Nos engañaron, nos torpedearon. Hablaron de una "feminización" de la política que no era más que parodia de la dulzura y los cuidados. Les dejaron a los hombres las grandes palabras, las grandes batallas, las grandes leyes, y se preocuparon por lo pequeño, por lo suave, por lo liviano. Por lo que no tiene importancia. Por lo que no cambia el mundo. La "feminización" no puede ser en ningún caso perder sustancia, sino ganarla.

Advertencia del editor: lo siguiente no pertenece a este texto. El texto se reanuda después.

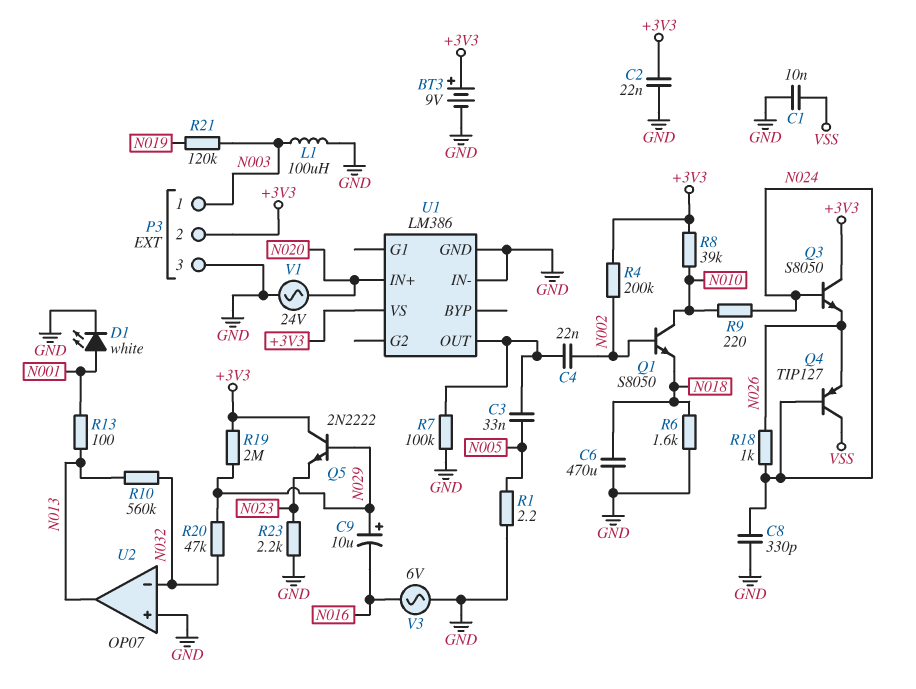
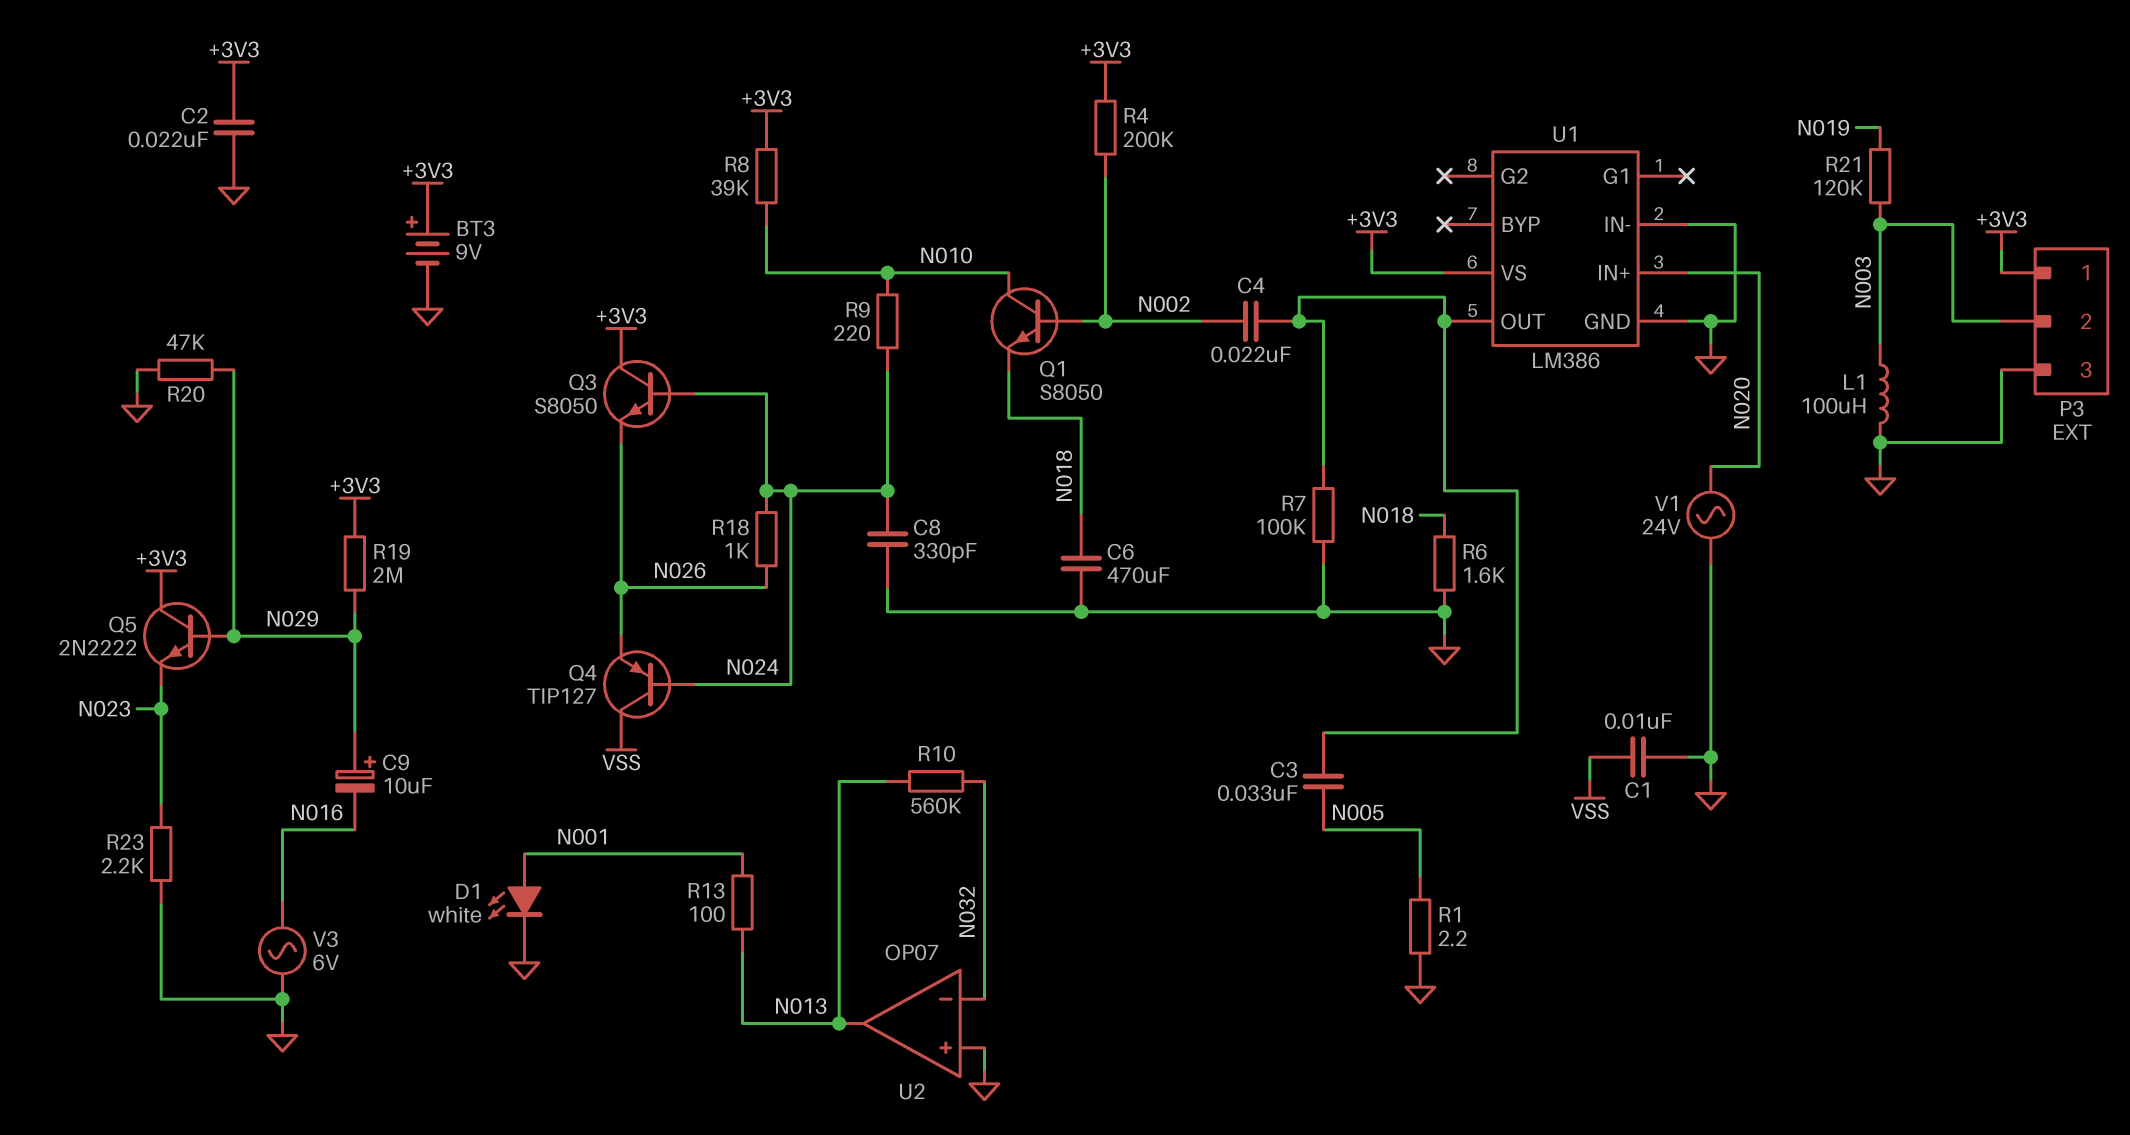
P3 pin 1: N003 -> +3V3
P3 pin 2: +3V3 -> N003
R20: 47k (N029, N032) -> 47k (GND, N029)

Yo celebro el cadáver cultural de la "tía xulísima" como concepto, porque bastantes estragos nos ha hecho ya su arquetipo diabólico y manoseado. Cada vez estamos más tristes, más quemados, más irascibles. Nos sobra el brilli-brilli cuando salpica tanto el dolor del mundo.
En el caso de Yolanda Díaz me da más rabia y pena aún. En algún momento confié en ella, porque su primera etapa como ministra de Trabajo me pareció brillante y esperanzadora, cuando aún se mostraba digna y contundente y no iba regalándole abrazos y besitos hasta al del tambor por aquello de la "política de la cercanía".
También ella ha sido víctima de un error común y, por cierto, muy masculino: la jerarquiología, lo que se conoce también como Principio de Peter, según el cual "toda persona que realiza bien su trabajo es promovida a puestos de mayor responsabilidad, hasta llegar a uno en que no es capaz siquiera de formular los objetivos de un trabajo, alcanzando así su máximo nivel de incompetencia".
Es exactamente eso lo que le ha pasado como cabeza de Sumar y como vicepresidenta.
Yolanda no es una líder y nunca lo fue. Pero aún cometemos el vicio oloroso y antiguo de creer que sólo se crece si es hacia arriba (como los yanquis catetos).
Se olvidaron de que a menudo se crece más nutritivamente hacia abajo o hacia el lado. Pero, sobre todo, hacia adentro.